The storyline really isn’t anything new. Staying true to the anime as it does, the story mode of the game is basically playing through the different sagas (from the Saiyan saga in Dragon Ball Z to the Shadow Dragon saga in Dragon Ball GT). There is also, however, a “what-if” saga detailing a series of battles that supposes alternate paths the story could’ve taken. For example, what if the Saiyans defeated Frieza? As far as audio goes, it’s nothing too extravagant. Although good, most of the music used in this game is music which was considered for use in the original game, but didn’t make the final cut. Compared to the original Japanese version, most of the songs in the US version are mediocre at best.

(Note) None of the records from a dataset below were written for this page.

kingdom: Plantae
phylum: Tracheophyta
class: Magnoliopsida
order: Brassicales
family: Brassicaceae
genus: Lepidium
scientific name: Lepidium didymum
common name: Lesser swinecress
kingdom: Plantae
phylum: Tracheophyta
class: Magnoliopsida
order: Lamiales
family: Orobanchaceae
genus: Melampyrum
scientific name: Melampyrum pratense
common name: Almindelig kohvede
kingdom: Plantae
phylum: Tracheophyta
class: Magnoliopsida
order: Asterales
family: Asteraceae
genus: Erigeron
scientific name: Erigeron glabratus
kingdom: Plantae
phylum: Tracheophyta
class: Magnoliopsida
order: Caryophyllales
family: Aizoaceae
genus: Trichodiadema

As for the voice acting, I’d say it is very well done. All the voice-overs are done by the original English dub cast, which adds to the sense that you’re actually playing the anime. As long as you liked the anime’s – English or Japanese version – voice actors, then you’ll like the voice acting in the game
The Budokai Tenkaichi series has a little bit for everyone. Anyone who is a fan of the Dragon Ball series will love the game for its authentic characters and voice-overs, fighting game enthusiast will enjoy the game for its refreshing battle system and it’s emphasis on strategic fighting maneuvers, and some people will like it because it just looks really cool. So even if you’re not a Dragon Ball enthusiast, I would still recommend you pick up this game, even if you just rent it. It’ll be worth it.